Written task:
Working from the records below, repeat exactly the lines starting at the line that contains "[452,113,520,128] forestale ->" and ending at the line that contains "(570, 218) none", inclusive.

Task inputs:
· · ·

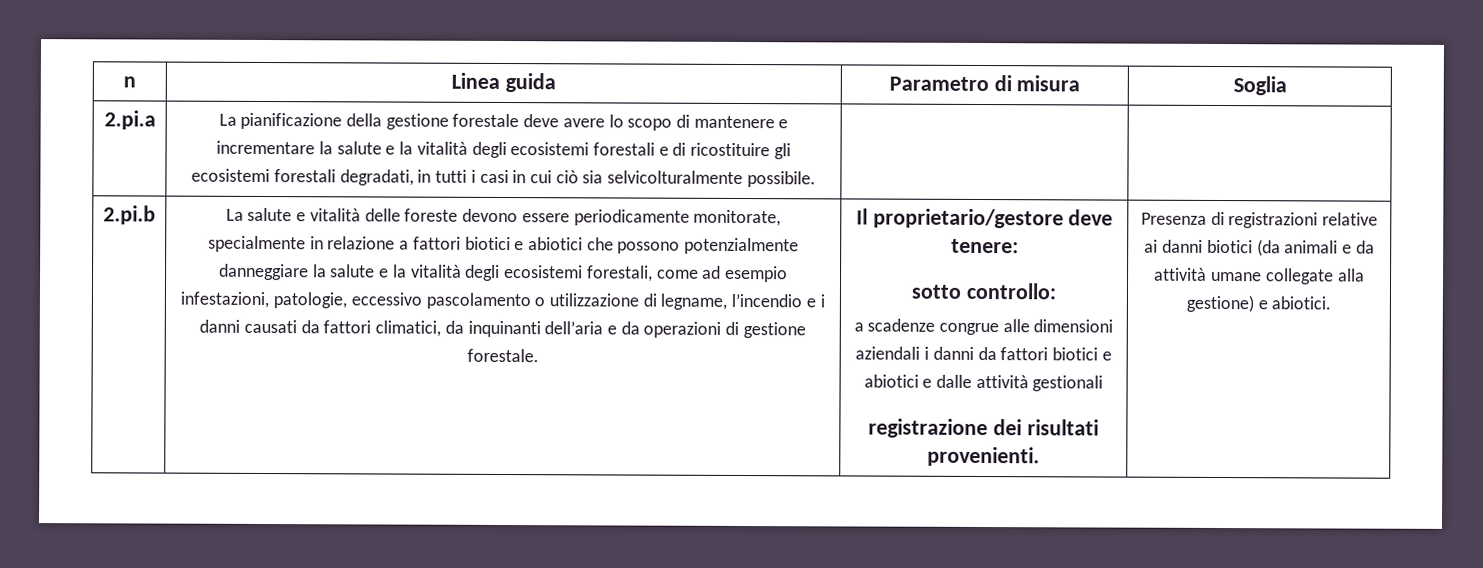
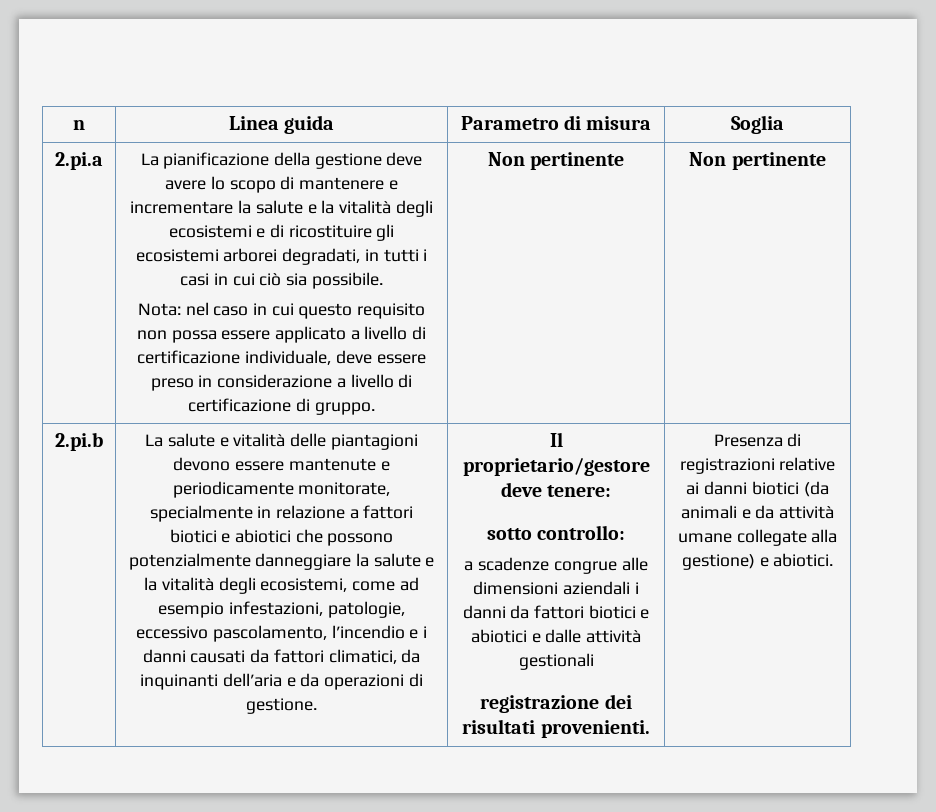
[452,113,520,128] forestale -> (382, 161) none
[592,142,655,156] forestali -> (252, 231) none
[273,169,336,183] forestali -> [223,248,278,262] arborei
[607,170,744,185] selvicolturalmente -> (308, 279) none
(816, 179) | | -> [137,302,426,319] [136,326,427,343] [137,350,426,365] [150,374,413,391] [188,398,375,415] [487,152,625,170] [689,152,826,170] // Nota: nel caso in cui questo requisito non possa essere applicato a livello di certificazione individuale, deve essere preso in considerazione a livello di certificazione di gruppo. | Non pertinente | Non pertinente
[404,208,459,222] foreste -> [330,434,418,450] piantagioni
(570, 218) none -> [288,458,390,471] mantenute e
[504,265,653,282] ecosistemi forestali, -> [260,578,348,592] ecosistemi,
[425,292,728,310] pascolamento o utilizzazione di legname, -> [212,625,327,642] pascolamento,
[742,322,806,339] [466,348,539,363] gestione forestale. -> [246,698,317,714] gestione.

· · ·

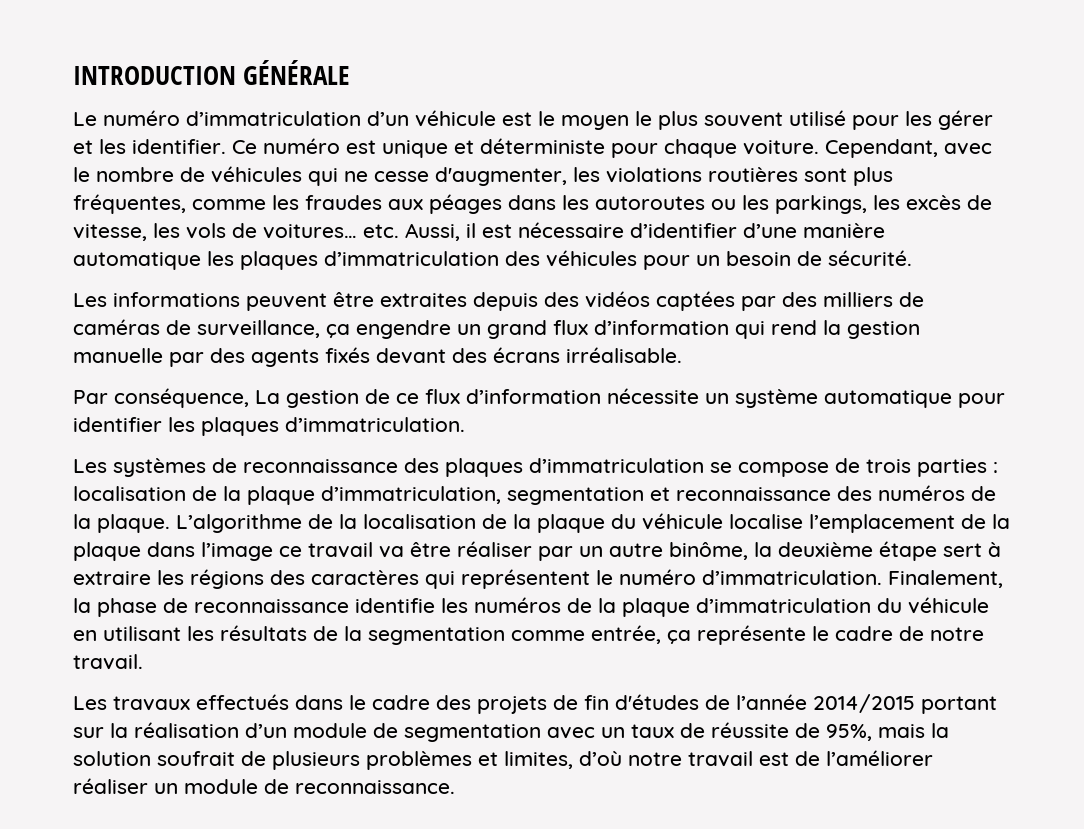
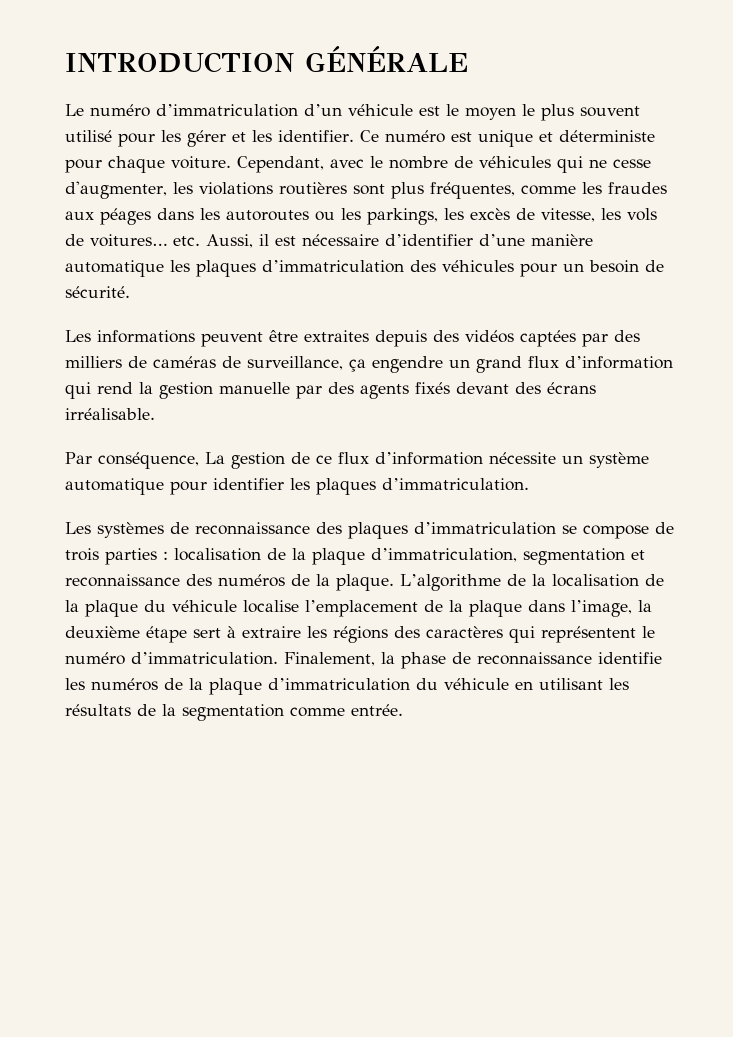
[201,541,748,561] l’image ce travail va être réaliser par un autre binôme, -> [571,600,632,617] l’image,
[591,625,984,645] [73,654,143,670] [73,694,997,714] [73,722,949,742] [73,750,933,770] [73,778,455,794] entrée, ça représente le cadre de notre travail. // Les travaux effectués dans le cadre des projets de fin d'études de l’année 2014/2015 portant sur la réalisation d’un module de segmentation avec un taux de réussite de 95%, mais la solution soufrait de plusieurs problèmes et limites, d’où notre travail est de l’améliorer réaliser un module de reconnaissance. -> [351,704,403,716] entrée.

· · ·

Solution for this exercise:
[452,113,520,128] forestale -> (382, 161) none
[592,142,655,156] forestali -> (252, 231) none
[273,169,336,183] forestali -> [223,248,278,262] arborei
[607,170,744,185] selvicolturalmente -> (308, 279) none
(816, 179) | | -> [137,302,426,319] [136,326,427,343] [137,350,426,365] [150,374,413,391] [188,398,375,415] [487,152,625,170] [689,152,826,170] // Nota: nel caso in cui questo requisito non possa essere applicato a livello di certificazione individuale, deve essere preso in considerazione a livello di certificazione di gruppo. | Non pertinente | Non pertinente
[404,208,459,222] foreste -> [330,434,418,450] piantagioni
(570, 218) none -> [288,458,390,471] mantenute e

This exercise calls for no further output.